Tuesday, July 25, 2017

Moscow Finally Focusing on Ethnic Russians of Lithuania, Klaipeda Party Figure Says

Paul Goble

            Staunton, July 25 – The ethnic Russian minority in Lithuania – some 4.8 percent of the population of that Baltic country – has seldom attracted much attention from Moscow, a marked contrast to Russian propaganda efforts in Latvia and Estonia. But now, activists in the community say that is finally beginning to change.

            Such a development if true is especially worrisome given that it is coming on the eve of the Zapad-2017 military exercises in Belarus, when Russia will be introducing massive forces in that country and may want to promote problems elsewhere to cover what some fear may be a move toward regime change in Minsk.

            Consequently, the reports of the leadership of the Union of Ethnic Russians of Lithuania, a marginal group at best most of the time, may now be far more significant. At the very least they deserve to be noted as an indication that the Putin regime is prepared to play a Russian ethnic card in Lithuania even if that card is far from having the highest face value.

            (That other minority groups, including the Poles and the Belarusians, may be more important targets for Russian efforts in Lithuania was recently suggested by another Russian commentator. For a discussion of his remarks and what they may mean for Vilnius, see windowoneurasia2.blogspot.com/2017/07/there-may-be-ethnic-card-to-be-played.html.)

            Vyacheslav Titov, president of the Klaipeda section of the Union of Ethnic Russians of Lithuania and a deputy in the local council, told Denis Lepsky of the Rubaltic portal Moscow bears some of the blame for the resurgence of “aggressive Russophobia” and attempts at the rewriting of the history of World War II (rubaltic.ru/article/politika-i-obshchestvo/25072017-soyuz-russkikh-litvy-rossiya-dolzhna-zhestko-reagirovat-na-vypady-rusofobii/).

            “For long years,” Titov continues, “Russia did not block the transformation of the Baltic region into ‘a preserve of cultural Nazism’ and ignored this process.”  Had it responded sooner and more harshly, many of the worst features of this trend might have been avoided, the Russian activist says.
            He continues: “In my view, the Russian Federation should more harshly defend the truth and not allow the falsification of historical events. Today, alas, we do not see an adequate and sharp reaction to attempts by the Baltic establishment to change and rewrite history” of the second world war.

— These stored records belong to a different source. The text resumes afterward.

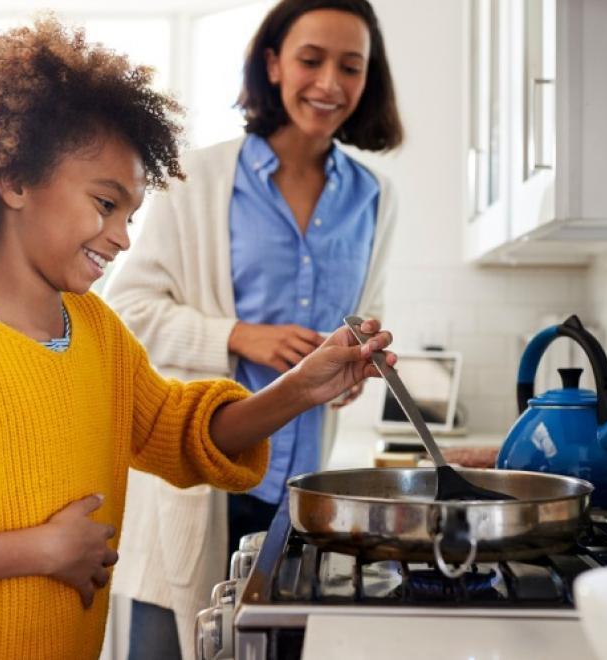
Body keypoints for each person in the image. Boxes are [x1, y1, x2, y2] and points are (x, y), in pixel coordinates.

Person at [0, 17, 395, 660]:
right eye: (105, 205)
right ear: (15, 180)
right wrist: (40, 548)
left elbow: (186, 436)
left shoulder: (98, 335)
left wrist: (302, 388)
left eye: (131, 214)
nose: (123, 237)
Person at [104, 1, 402, 656]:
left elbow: (363, 314)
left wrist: (356, 362)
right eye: (311, 60)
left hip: (302, 495)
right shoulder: (197, 180)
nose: (329, 83)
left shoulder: (375, 196)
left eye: (350, 67)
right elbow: (125, 309)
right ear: (273, 64)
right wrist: (237, 335)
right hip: (197, 482)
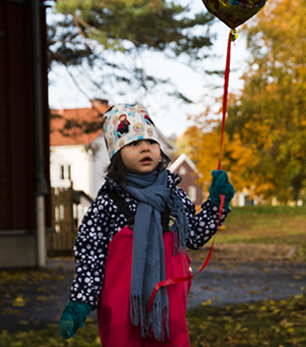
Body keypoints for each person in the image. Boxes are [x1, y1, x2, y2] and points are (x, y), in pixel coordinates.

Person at [59, 104, 235, 346]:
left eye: (151, 142)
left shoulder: (172, 194)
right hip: (122, 307)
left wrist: (216, 203)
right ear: (116, 154)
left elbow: (194, 235)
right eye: (133, 143)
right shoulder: (108, 202)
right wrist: (81, 301)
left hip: (168, 307)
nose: (145, 147)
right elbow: (91, 256)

            “We, the ethnic Russian residents of the Baltic region, have been living in this milieu already 25 years. We are constantly being told that we are the guilty ones who occupied” Lithuania and her neighbors, Titov says.  And the ethnic Russians of the region have waited for Moscow to come to the defense of truth and of their community.

            Now, he continues, there is reason for optimism, even celebration.  “I’m pleased,” he says, “that Russia now is undertaking efforts to put everything in its proper place, to provide information support and to enlighten people. [As a result,] this theme isn’t being ignored in the media If earlier, nothing was done, today we finally see that Russia has begun to react.”

            It would have been better, Titov says, if Moscow had done so earlier, but the adage better late than never applies.